So here is a classic database design quandary. Lets say you are developing a service with accounts and each account has a set of parameters associated with it- have they bought the service, how much storage do they have, how many user licenses, etc.
Now, the set of things you want to store is going change over time for sure. So option 1 is to design a completely flexible system for storing key-value pairs-
CREATE TABLE [AcctParams1] (
[AcctId] [int] NOT NULL PRIMARY KEY,
[Key] [nvarchar] (16) NOT NULL,
[Value] [int] NOT NULL
)
CREATE UNIQUE CLUSTERED INDEX [AcctParamsIdx] ON [AcctParams1] ([AcctId], [Key])
A couple of notes before I move on. First of all its very important to create the clustered index on AcctId. You want to make sure that all the rows for the given account are grouped together on disk. If not, when the database goes to load just one account it might have to do IOs all over the place just to get the scattered AcctParam values.
As I said above, this approach is completely flexible, ideally involving no database schema changes ever. But the storage is somewhat less efficient and you are going to have to do multiple queries to retrieve everything you need about an account (one for the account itself, another for params).
The other way to do it is to just build out a table of the explicit columns for these parameters in classic database way-
CREATE TABLE [AcctParams2] (
[AcctId] [int] NOT NULL IDENTITY,
[Purchase] [int] NOT NULL,
[UserLimit] [int] NOT NULL,
[StorageLimit] [int] NOT NULL
)
With this approach you need to change the database schema every time you want to add some new param. However I think sometimes people get too freaked out by database schema changes (often because of too painful “upgrades” in the past). For example if you just needed to do this-
ALTER TABLE [AcctParams2] ADD [TransferLimit] [int] NOT NULL DEFAULT 5
On modern databases this kind of thing tends to execute pretty quickly but most importantly if your code is written carefully you can run this on your SQL box while your service is still online without having to simultaneously update the code of the service. I did some examples and create the above table and put a million rows of random data in it (which took 229 seconds on my test box). The above ALTER TABLE took 7 seconds to execute.
Guess what? We can do much better. Try this one-
ALTER TABLE [AcctParams2] ADD [TransferLimit] [int] NULL
By making it a NULL column it took… 0 seconds to execute. And again, if your app is built the right way, existing code will continue to work unchanged. So you can use a database schema that really defines the parameter names and types (in effect, SQL is handling the key-value stuff for you), but still has minimal upgrade impact on the uptime of your service.
A third approach is to have something like-
CREATE TABLE [AcctParams3] (
[AcctId] [int] NOT NULL IDENTITY,
[Params] [text] NOT NULL,
)
And stuff XML in the text column. Again, lots of flexibility, but you need to deal with all the XML parsing and it tends to be difficult to get the database to help you with any queries or analysis of that data. I’ve also seen multiple efforts that went down this path and the XML parsers ended up inflexible enough that they actually introduced tons of inflexibility and upgrade hassle.
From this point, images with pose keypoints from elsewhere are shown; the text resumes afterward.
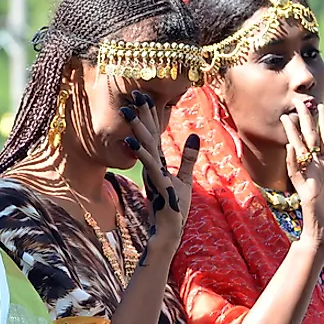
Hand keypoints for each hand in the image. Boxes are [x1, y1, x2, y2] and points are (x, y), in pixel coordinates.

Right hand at [120, 91, 198, 249]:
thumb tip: (195, 135)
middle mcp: (152, 165)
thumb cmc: (175, 207)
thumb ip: (188, 157)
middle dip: (141, 114)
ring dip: (136, 129)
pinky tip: (133, 141)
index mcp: (157, 162)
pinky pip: (149, 165)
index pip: (154, 133)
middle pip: (147, 135)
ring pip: (144, 147)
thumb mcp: (185, 178)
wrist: (169, 230)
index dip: (149, 115)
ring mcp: (153, 174)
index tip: (144, 95)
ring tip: (127, 111)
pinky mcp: (157, 185)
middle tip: (133, 94)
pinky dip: (141, 153)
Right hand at [282, 103, 323, 247]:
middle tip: (300, 104)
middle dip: (305, 123)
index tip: (322, 107)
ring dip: (293, 136)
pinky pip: (296, 173)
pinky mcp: (304, 191)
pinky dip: (293, 161)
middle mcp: (316, 171)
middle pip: (309, 142)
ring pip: (299, 153)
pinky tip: (290, 148)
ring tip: (287, 119)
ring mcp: (308, 179)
If you need to touch every row to upgrade the XML on this approach you just made yourself a huge problem.
One last note that applies to either approach 2 or 3- you can combine these params in the base [Account] table. Whether you want to do this or not depends on the access patterns. If 90%+ of the time when you want to access one, you want to access the other (IE, you are always writing SELECT * from [Account] join [AcctParams] on [Account].[AcctId] = [AcctParams].[AcctId] ), you might as well combine them so that its always just one I/O. On the other hand if you often want just one or the other AND they start to get large (lots of values, especially to the point where it gets close to the page size), it can make sense to split them out.
As will all optimization, there are no hard and fast rules- just guidelines and good places to test alternatives.